Making up an entirely new off-spring (which would be a glaringly obvious lie in the face of any audit) seems to me to be a BIG lie, and a BIG cheat.
The authors posit that this was a "tiny risk", but I don't think so.
Now, if they had measured the amount people claim to have given to charities (another example of documentation rule changes that probably decreased cheating), I'd say THAT would be a good indicator.
Making up a child is hardly a small untruth. "Misremembering my charitable donations" seems like a better barometer.
Posted by: David Worrell | Jul 29, 2011 9:18:54 AM
If only 97.5% of Congress were willing to pass up easy opportunities to enact sneaky tax provisions like phase-outs and the AMT...
Posted by: AMTbuff | Jul 29, 2011 2:20:56 PM
The People are also held up to a different standard. Lie on your taxes, go to jail, have your possessions seized, wages garnished. Political class gets caught on a lie, even one that breaks the law, and they may lose their office, but they keep their pension.
The difference is the People are threatened with the force of Law and guns (police). Ruling class? Not so much...unless we, the People, break out the torches and pitchforks soon. ;)
Posted by: tbrooks | Jul 29, 2011 2:37:12 PM
I think that most people would believe that the government would have a way of finding out if a child actually existed, and they would therefore choose to avoid the risk when filing the retirn. Even if they knew the government did not perform such checks automatically, it is surely something easy to check in an audit. So I don't believe that it's honesty that is causing 97.5% to comply, some of those people are simply making judgments based on risk.

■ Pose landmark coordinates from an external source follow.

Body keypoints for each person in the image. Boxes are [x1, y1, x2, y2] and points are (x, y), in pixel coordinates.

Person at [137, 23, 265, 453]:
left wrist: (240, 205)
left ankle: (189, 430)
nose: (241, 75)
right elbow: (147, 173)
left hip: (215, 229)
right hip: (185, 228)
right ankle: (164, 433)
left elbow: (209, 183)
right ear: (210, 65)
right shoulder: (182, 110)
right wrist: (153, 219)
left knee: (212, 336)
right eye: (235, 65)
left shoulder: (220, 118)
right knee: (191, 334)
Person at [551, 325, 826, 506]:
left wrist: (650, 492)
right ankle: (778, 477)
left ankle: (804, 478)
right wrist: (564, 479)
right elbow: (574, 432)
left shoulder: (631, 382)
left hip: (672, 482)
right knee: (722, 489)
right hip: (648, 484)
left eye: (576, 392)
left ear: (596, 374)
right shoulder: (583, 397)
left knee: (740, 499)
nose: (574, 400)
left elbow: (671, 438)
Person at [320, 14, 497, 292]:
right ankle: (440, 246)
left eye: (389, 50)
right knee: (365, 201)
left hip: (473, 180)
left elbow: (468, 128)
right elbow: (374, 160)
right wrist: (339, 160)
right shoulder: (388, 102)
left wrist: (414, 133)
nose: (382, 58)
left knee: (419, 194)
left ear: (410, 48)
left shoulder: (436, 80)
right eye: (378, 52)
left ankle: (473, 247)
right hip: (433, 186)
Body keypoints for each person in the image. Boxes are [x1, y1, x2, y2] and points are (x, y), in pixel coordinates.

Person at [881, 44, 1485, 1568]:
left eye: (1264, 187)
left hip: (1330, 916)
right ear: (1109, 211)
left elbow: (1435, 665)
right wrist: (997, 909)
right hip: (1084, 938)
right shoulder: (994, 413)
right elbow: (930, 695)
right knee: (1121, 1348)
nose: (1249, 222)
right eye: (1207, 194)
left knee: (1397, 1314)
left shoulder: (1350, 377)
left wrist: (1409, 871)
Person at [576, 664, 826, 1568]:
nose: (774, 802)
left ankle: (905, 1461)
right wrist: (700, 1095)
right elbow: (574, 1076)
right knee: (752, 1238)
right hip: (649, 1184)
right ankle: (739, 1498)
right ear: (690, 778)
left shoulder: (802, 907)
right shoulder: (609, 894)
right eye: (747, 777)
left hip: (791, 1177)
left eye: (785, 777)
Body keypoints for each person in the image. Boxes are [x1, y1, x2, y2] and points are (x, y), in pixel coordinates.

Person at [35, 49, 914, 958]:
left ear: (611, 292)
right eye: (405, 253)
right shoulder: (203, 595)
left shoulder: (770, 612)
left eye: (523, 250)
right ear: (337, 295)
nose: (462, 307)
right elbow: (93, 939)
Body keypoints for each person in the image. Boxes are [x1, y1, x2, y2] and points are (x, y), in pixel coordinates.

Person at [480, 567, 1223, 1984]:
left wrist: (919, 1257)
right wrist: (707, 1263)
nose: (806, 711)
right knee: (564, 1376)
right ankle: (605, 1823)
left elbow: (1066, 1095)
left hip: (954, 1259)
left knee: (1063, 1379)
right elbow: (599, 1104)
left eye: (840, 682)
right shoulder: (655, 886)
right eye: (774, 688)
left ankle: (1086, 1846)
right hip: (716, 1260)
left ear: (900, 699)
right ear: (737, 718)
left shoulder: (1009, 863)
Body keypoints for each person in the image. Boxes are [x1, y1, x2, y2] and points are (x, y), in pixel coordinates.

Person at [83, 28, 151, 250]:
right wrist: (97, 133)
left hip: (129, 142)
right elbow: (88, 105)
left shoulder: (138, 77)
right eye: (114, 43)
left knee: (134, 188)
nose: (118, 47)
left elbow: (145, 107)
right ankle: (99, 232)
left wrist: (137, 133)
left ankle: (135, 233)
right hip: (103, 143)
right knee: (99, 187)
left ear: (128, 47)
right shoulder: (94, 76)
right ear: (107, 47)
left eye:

I would take a different interpretation of these results. I find it surprising that as many as 1 person in 40 would be willing to lie about the existence of a dependent despite the risk of being caught.
Posted by: sf | Jul 29, 2011 2:57:36 PM
It must also be remembered that this is from 1987, a time when the public was more willing to pay taxes because they were seen as a necessary contribution to society. Today with the US government being ever more increasingly exposed as an organized crime outfit, the willingness of the public to hand over its hard earned money to communists and criminals is surely less.
The other thing to remember is that the most effective way to avoid a tax is not to play games with deductions, but to avoid having the income that is taxed being recorded in the first place. This is why some people work for cash on the side in addition to their regular 9 to 5.
Posted by: Lee | Jul 29, 2011 2:58:45 PM
If 97.5% of politicians were honest on their taxes, it might just bring the "balance" obama wants in his non-existent/secret "plan"
Posted by: Reilly | Jul 29, 2011 3:57:47 PM
"...this is from 1987.."
Please, give me a chance like that on next year's tax form :)
Posted by: Jim,MtnViewCA,USA | Jul 29, 2011 3:58:48 PM
"Economists: Most Americans Don’t Cheat the Tax Man"
I don't believe that, at least not here in California. The state legislature has been after Amazon to change its business practices because too many people apparently don't pay their taxes on online purchases if they're not forced.
Posted by: malclave | Jul 29, 2011 4:43:09 PM
Did Geithner's TurboTax claim 75 children and give them all names?